● SELECTED TEXT:
************

The cause of this problem was Perl's complex and dynamic grammar. Although there are typically not a huge diversity in the grammar of most Perl code, certain issues cause large problems when it comes to parsing.

Indeed, quite early in Perl's history Tom Christenson introduced the Perl community to the quote "Nothing but perl can parse Perl", or as it is more often stated now:

"Only perl can parse Perl"

One example of the sorts of things the prevent Perl being easily parsed are function signatures, as demonstrated by the following.

@result = (dothis $foo, $bar);

# Which of the following is it equivalent to?
@result = (dothis($foo), $bar);
@result = dothis($foo, $bar);

The first line above can be interpreted in two different ways, depending on whether the &dothis function is expecting one argument, or two, or several.

A "code parser" (something that parses for the purpose of execution) such as perl needs information that is not found in the immediate vicinity of the statement being parsed.

The information might not just be elsewhere in the file, it might not even be in the same file at all. It might also not be able to determine this information without the prior execution of a BEGIN {} block, or the loading and execution of one or more external modules.

When parsing Perl as code, you must also execute it

Even perl itself never really fully understands the structure of the source code after and indeed as it processes it, and in that sense doesn't "parse" Perl source into anything remotely like a structured document. This makes it of no real use for any task that needs to treat the source code as a document, and do so reliably and robustly.

For more information on why it is impossible to parse perl, see Randal Schwartz's seminal response to the question of "Why can't you parse Perl".

************

● SUPPLIED DATA:
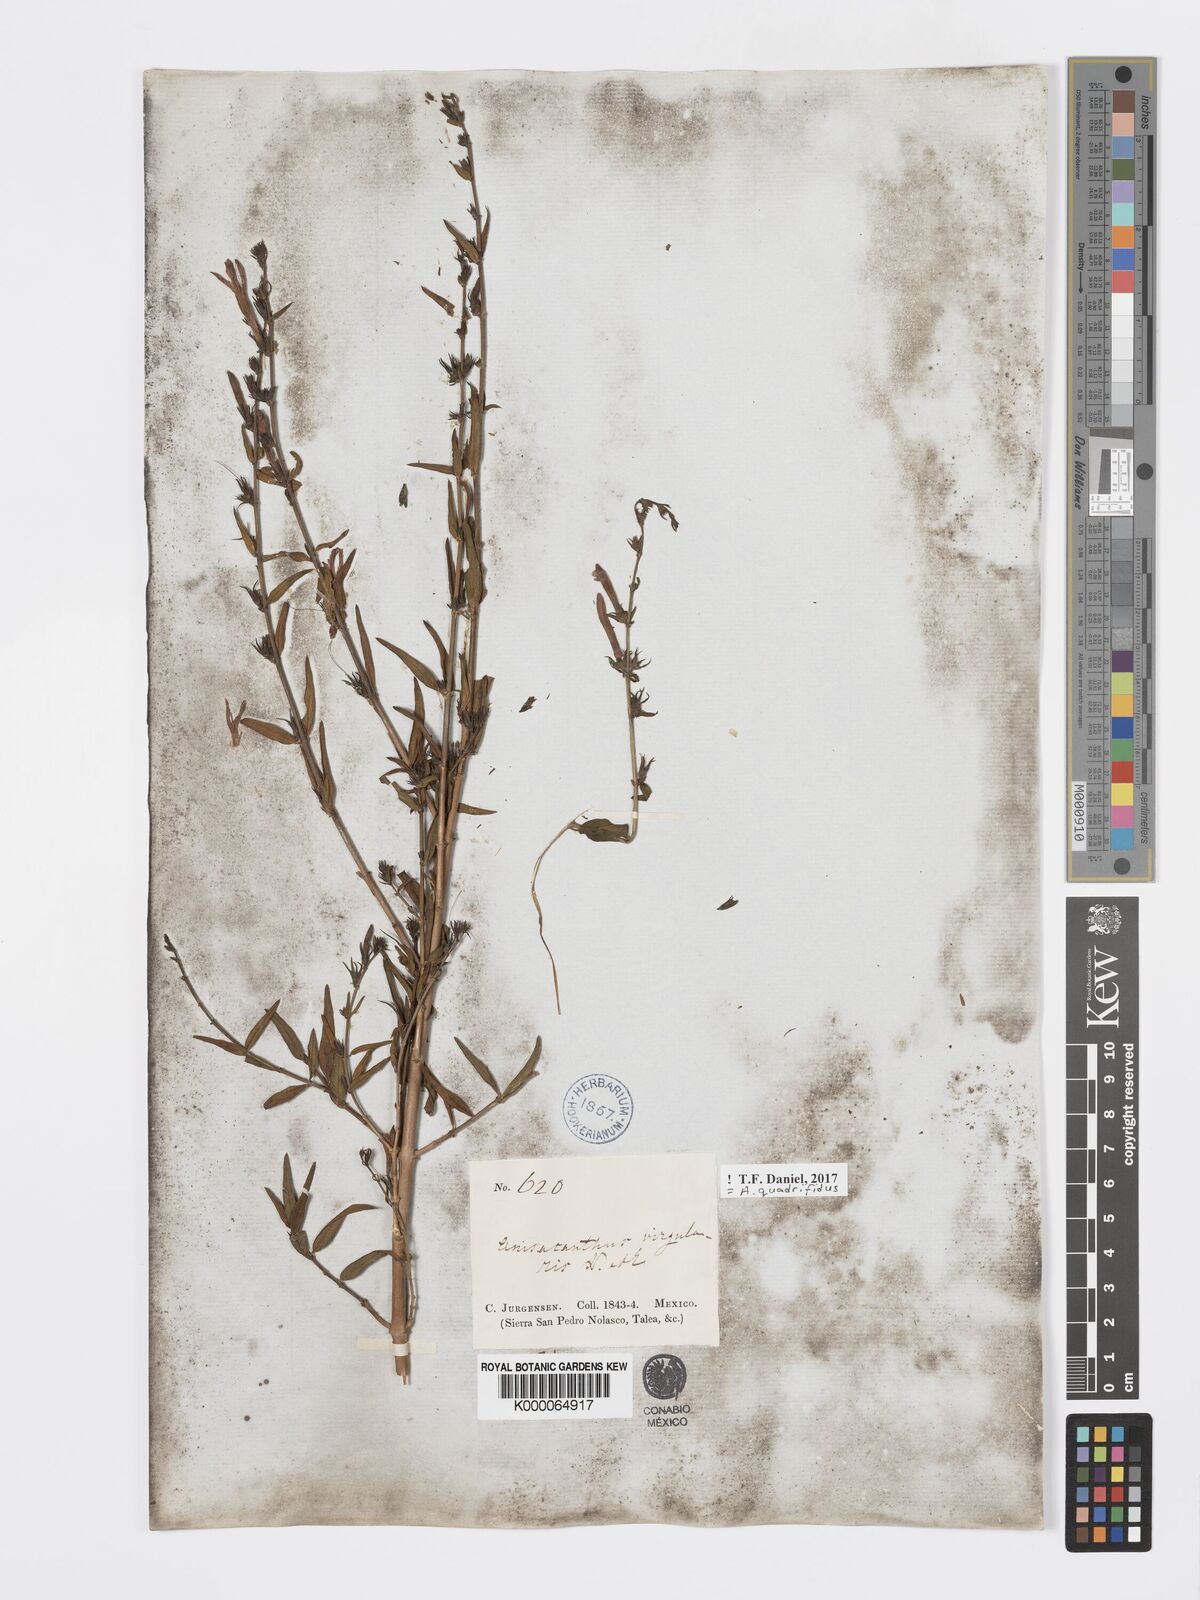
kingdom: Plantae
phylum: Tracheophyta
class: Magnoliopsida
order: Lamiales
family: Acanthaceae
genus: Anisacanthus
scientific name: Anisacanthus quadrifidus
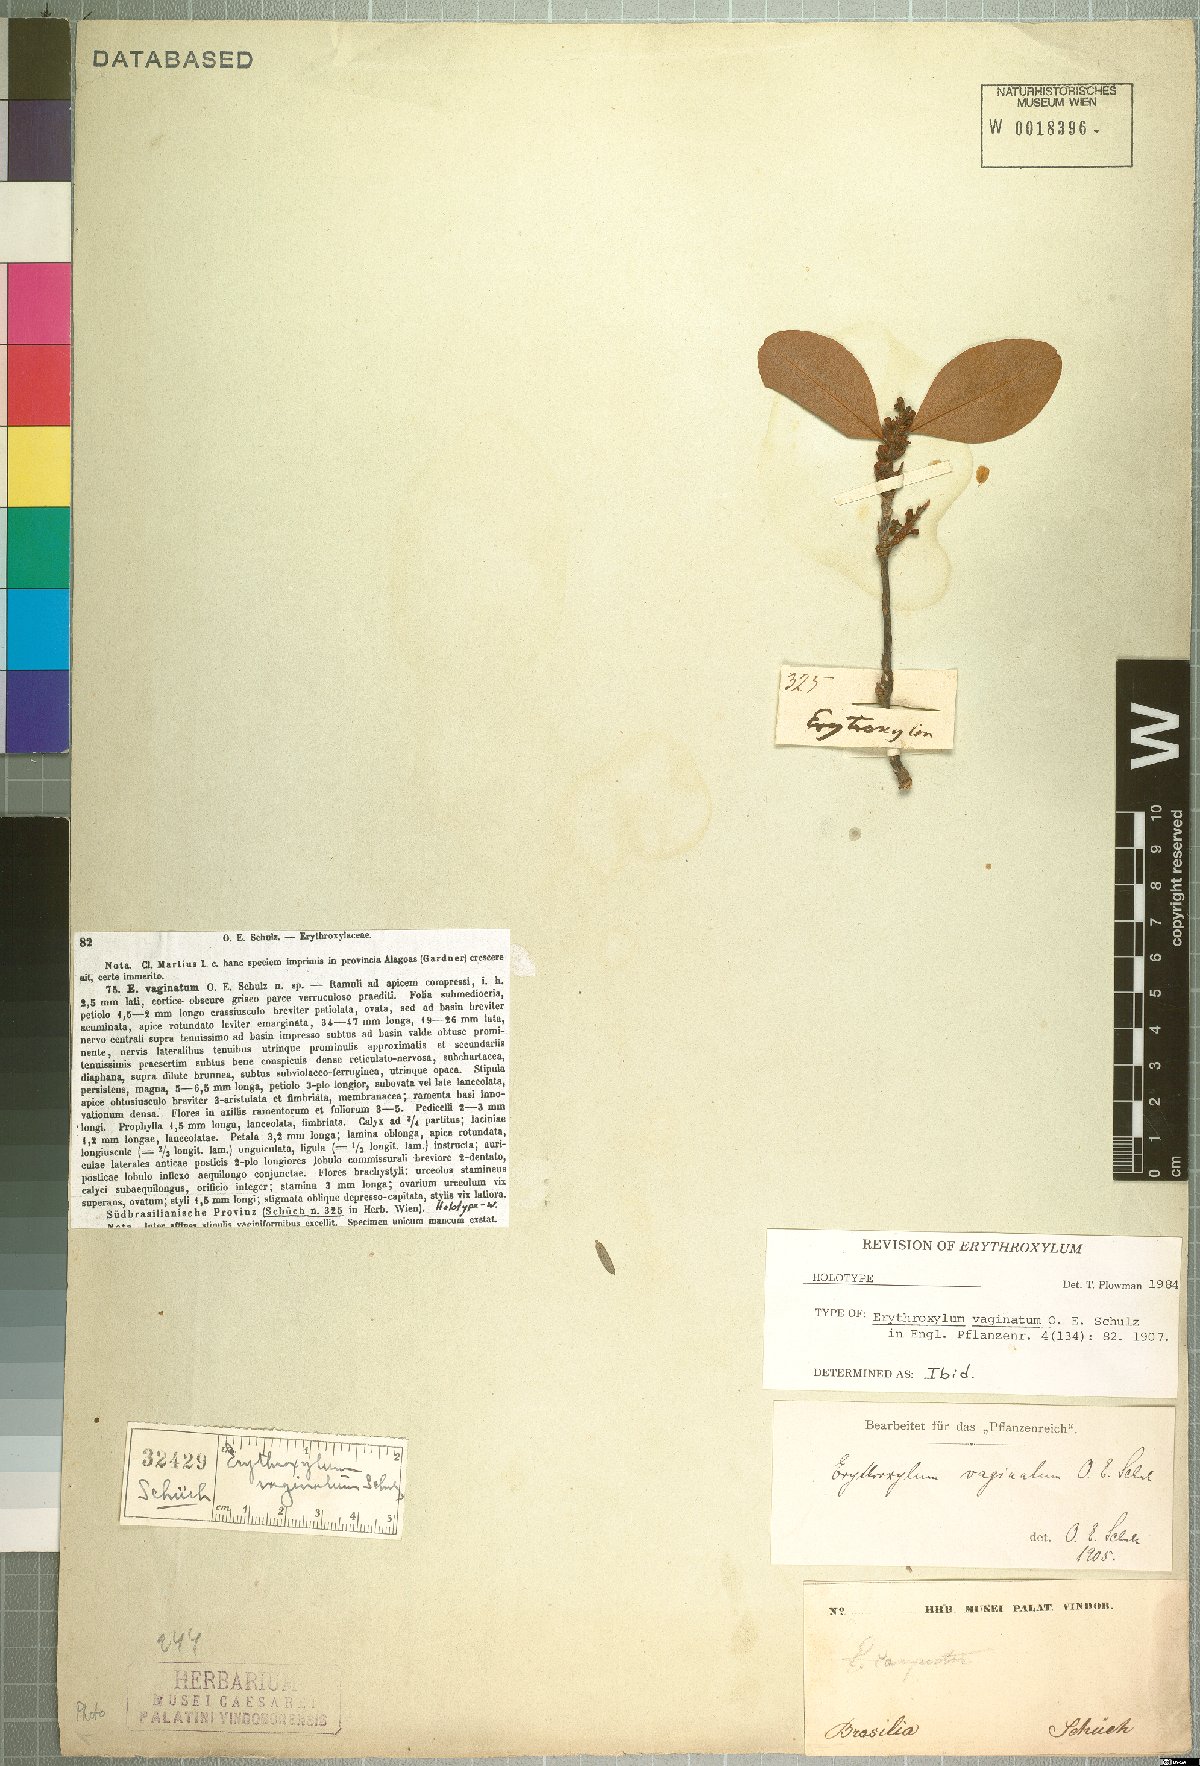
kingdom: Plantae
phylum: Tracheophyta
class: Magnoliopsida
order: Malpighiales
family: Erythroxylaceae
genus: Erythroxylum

************

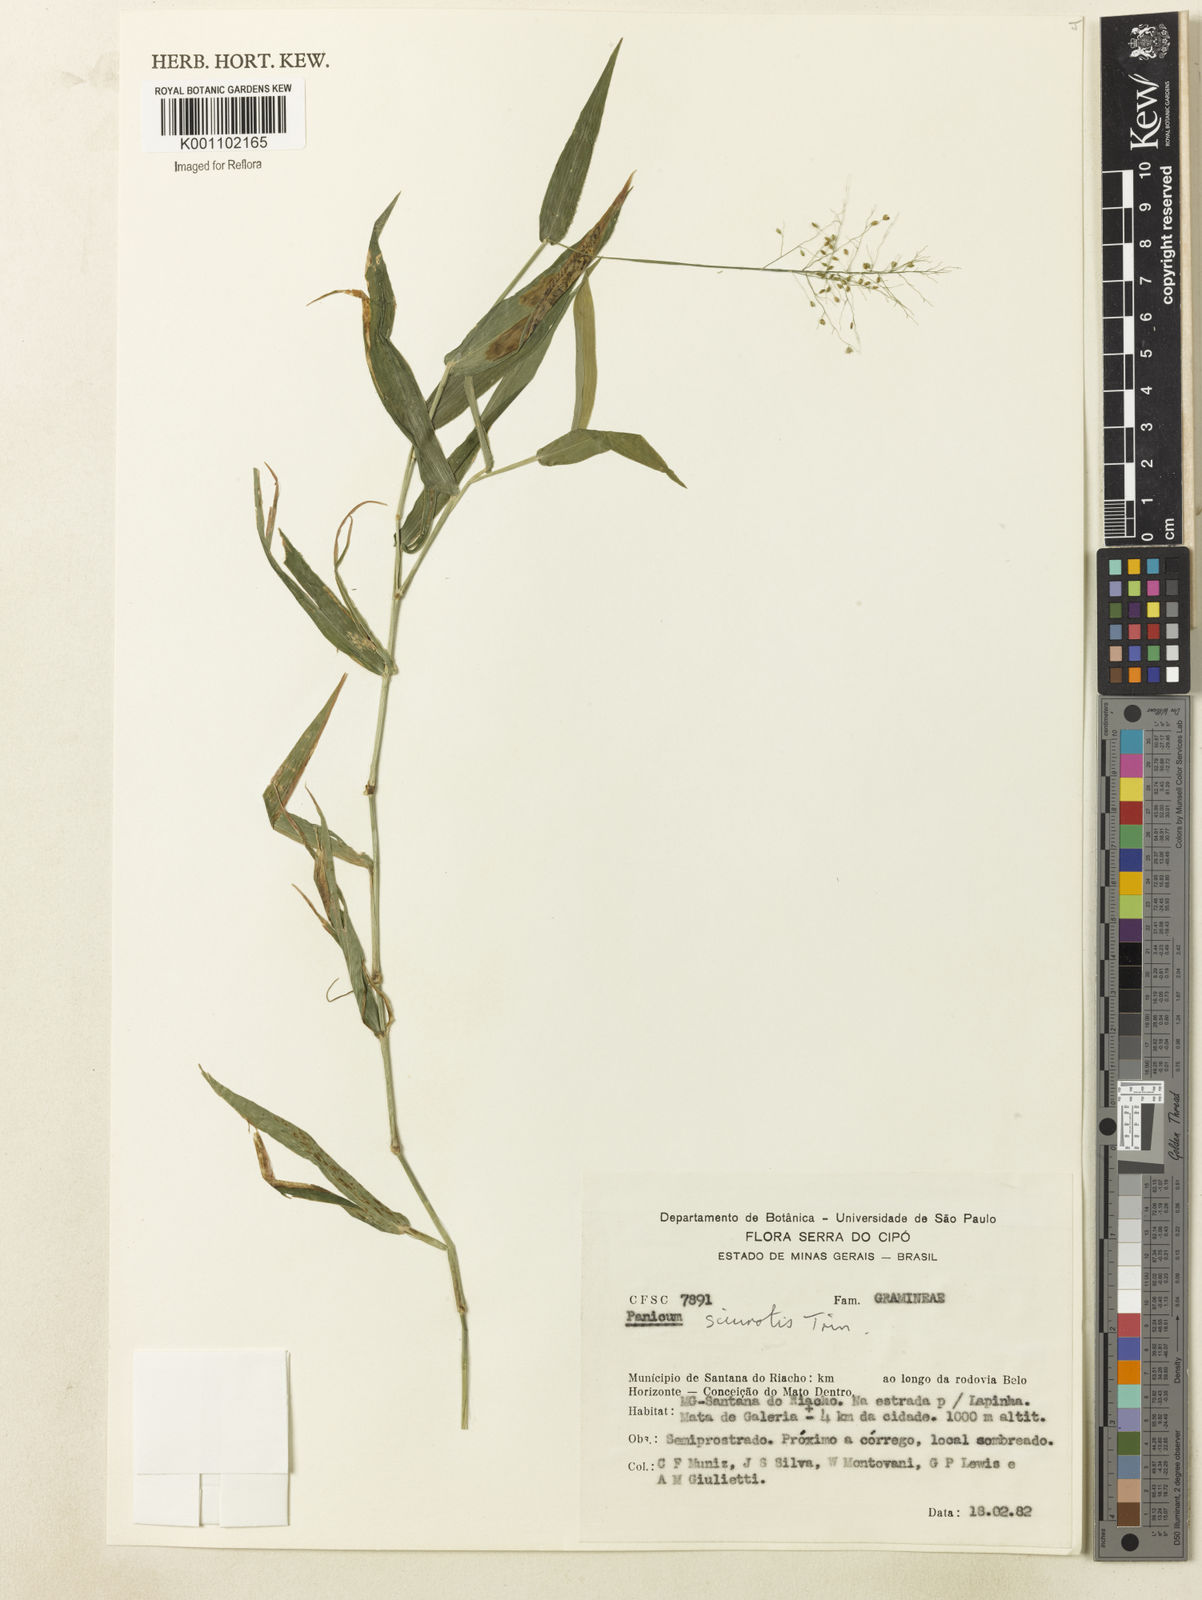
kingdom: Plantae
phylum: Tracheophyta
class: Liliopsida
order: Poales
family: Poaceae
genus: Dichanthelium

************

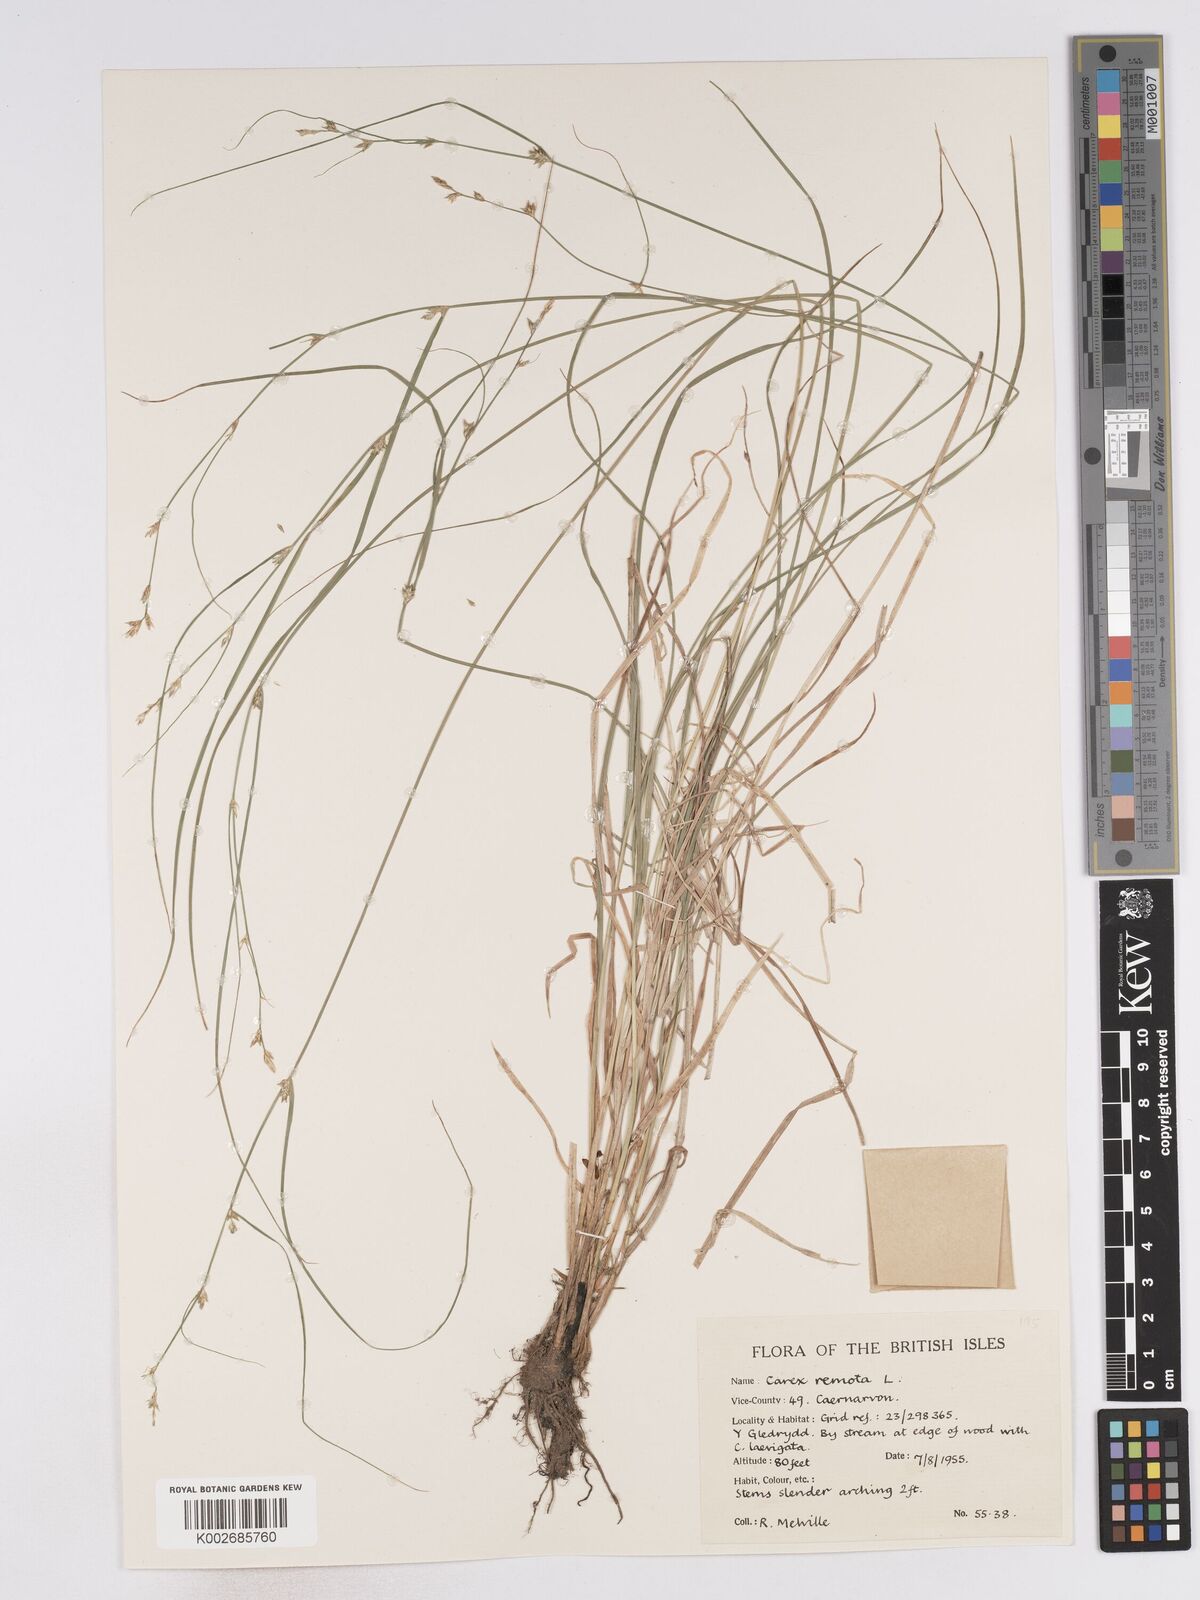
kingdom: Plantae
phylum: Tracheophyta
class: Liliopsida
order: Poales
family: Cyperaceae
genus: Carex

************

● TASK INSTRUCTIONS:
**a.** Set down, word for word, the part of the Perl parsing text starting at "Indeed, quite early" and ending at "by the following.".
**b.** Rewrite only the rows starting at the line that contains "scientific name: Anisacanthus quadrifidus" and ending at the line that contains "family: Erythroxylaceae", both included, as a JSON list of strings with one string per line. Skip blank lines and leave out the pictures.
The Perl parsing text and the rows of plant names are unrelated material.

● REPLIES:
**a.**
Indeed, quite early in Perl's history Tom Christenson introduced the Perl community to the quote "Nothing but perl can parse Perl", or as it is more often stated now:

"Only perl can parse Perl"

One example of the sorts of things the prevent Perl being easily parsed are function signatures, as demonstrated by the following.

**b.**
[
  "scientific name: Anisacanthus quadrifidus",
  "kingdom: Plantae",
  "phylum: Tracheophyta",
  "class: Magnoliopsida",
  "order: Malpighiales",
  "family: Erythroxylaceae"
]